BioLab YOLO Training Script for Backend.AI GPU Cluster
======================================================
This script is designed to run on Backend.AI (SKKU Supercomputing Center).
It trains a YOLOv8 model for pad detection.
Usage:
python train.py --data /home/work/data/data.yaml --epochs 100
Arguments:
--data: Path to data.yaml file (YOLO format)
--epochs: Number of training epochs (default: 100)
--batch: Batch size (default: 16)
--imgsz: Image size (default: 640)
--model: Base model to use (default: yolov8n.pt)
--project: Output directory (default: /home/work/output)
--name: Run name (default: train)
--augment: Enable data augmentation (default: True)
"""
import argparse
import os
import sys
import time
import json
from datetime import datetime
from pathlib import Path
def parse_args():
parser = argparse.ArgumentParser(description="BioLab YOLO Training")
# Required
parser.add_argument("--data", type=str, required=True,
help="Path to data.yaml file")
# Training parameters
parser.add_argument("--epochs", type=int, default=100,
help="Number of epochs")
parser.add_argument("--batch", type=int, default=16,
help="Batch size")
parser.add_argument("--imgsz", type=int, default=640,
help="Image size")
parser.add_argument("--model", type=str, default="yolov8n.pt",
help="Base model (yolov8n.pt, yolov8s.pt, etc.)")
# Output
parser.add_argument("--project", type=str, default="/home/work/output",
help="Output directory")
parser.add_argument("--name", type=str, default="train",
help="Run name")
# Augmentation
parser.add_argument("--augment", type=bool, default=True,
help="Enable data augmentation")
parser.add_argument("--no-augment", dest="augment", action="store_false",
help="Disable data augmentation")
return parser.parse_args()
def print_system_info():
"""Print system and GPU information."""
print("=" * 60)
print("BioLab YOLO Training Script")
print("=" * 60)
print(f"Start Time: {datetime.now().strftime('%Y-%m-%d %H:%M:%S')}")
print(f"Python: {sys.version}")
# Check GPU
try:
import torch
print(f"PyTorch: {torch.__version__}")
print(f"CUDA Available: {torch.cuda.is_available()}")
if torch.cuda.is_available():
print(f"CUDA Version: {torch.version.cuda}")
print(f"GPU: {torch.cuda.get_device_name(0)}")
print(f"GPU Memory: {torch.cuda.get_device_properties(0).total_memory / 1e9:.1f} GB")
except ImportError:
print("PyTorch not installed!")
sys.exit(1)
print("=" * 60)
def validate_data_yaml(data_path: str) -> bool:
"""Validate that data.yaml exists and has required fields."""
import yaml
if not os.path.exists(data_path):
print(f"ERROR: data.yaml not found at {data_path}")
return False
with open(data_path, 'r') as f:
data = yaml.safe_load(f)
required_fields = ['path', 'train', 'val', 'names', 'nc']
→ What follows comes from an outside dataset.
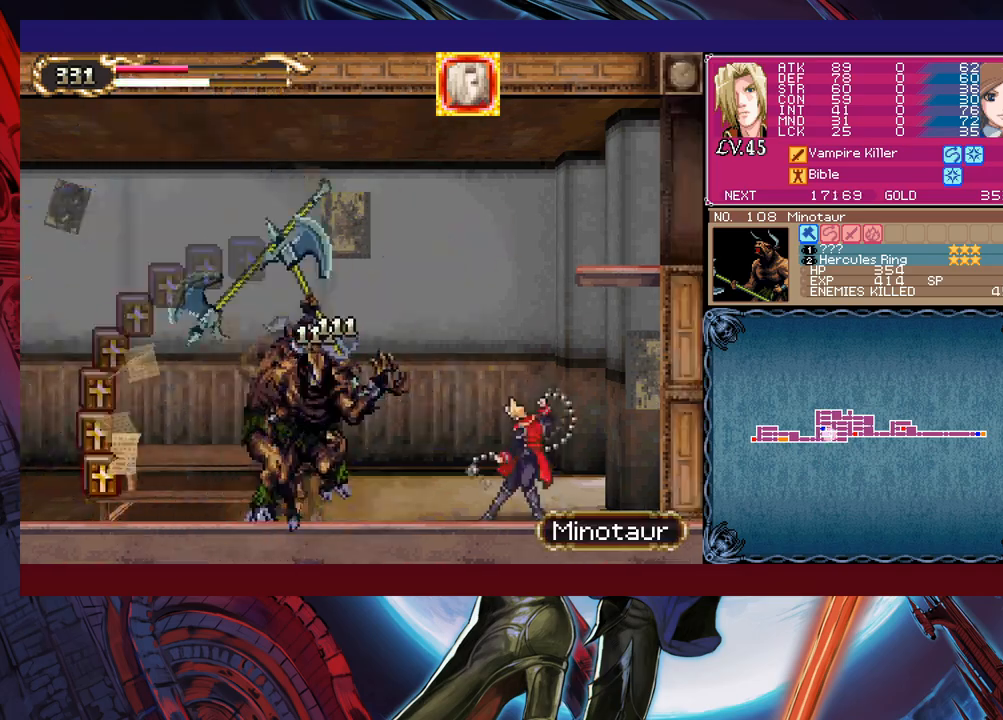
{"buttons": [], "left_stick": "left", "events": [[33, "Y", "down"], [50, "X", "down"], [50, "Y", "up"], [83, "X", "up"], [183, "B", "down"], [183, "left_stick", "down-left"], [217, "B", "up"], [233, "X", "down"], [283, "X", "up"], [350, "left_stick", "up-right"], [367, "Y", "down"], [383, "Y", "up"], [433, "left_stick", "right"], [483, "left_stick", "left"]]}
for field in required_fields:
if field not in data:
print(f"ERROR: Missing required field '{field}' in data.yaml")
return False
print(f"Dataset path: {data['path']}")
print(f"Train: {data['train']}")
print(f"Val: {data['val']}")
print(f"Classes: {data['nc']} - {data['names']}")
return True
def train(args):
"""Run YOLO training."""
from ultralytics import YOLO
print("\n[1/3] Loading model...")
model = YOLO(args.model)
print(f"\n[2/3] Starting training...")
print(f" - Epochs: {args.epochs}")
print(f" - Batch size: {args.batch}")
print(f" - Image size: {args.imgsz}")
print(f" - Augmentation: {args.augment}")
# Training arguments
train_args = {
"data": args.data,
"epochs": args.epochs,
"imgsz": args.imgsz,
"batch": args.batch,
"project": args.project,
"name": args.name,
"exist_ok": True,
"device": 0, # Use first GPU
"verbose": True,
"save": True,
"amp": True, # Mixed precision for speed
}
# Augmentation settings (optimized for colorchip/pad detection)
if args.augment:
train_args.update({
"degrees": 0.0, # No rotation (pads are axis-aligned)
"translate": 0.0, # No translation
"scale": 0.05, # Slight scale variation
"shear": 0.0, # No shear
"perspective": 0.0, # No perspective
"hsv_h": 0.01, # Slight hue variation
"hsv_s": 0.3, # Saturation variation (important for color)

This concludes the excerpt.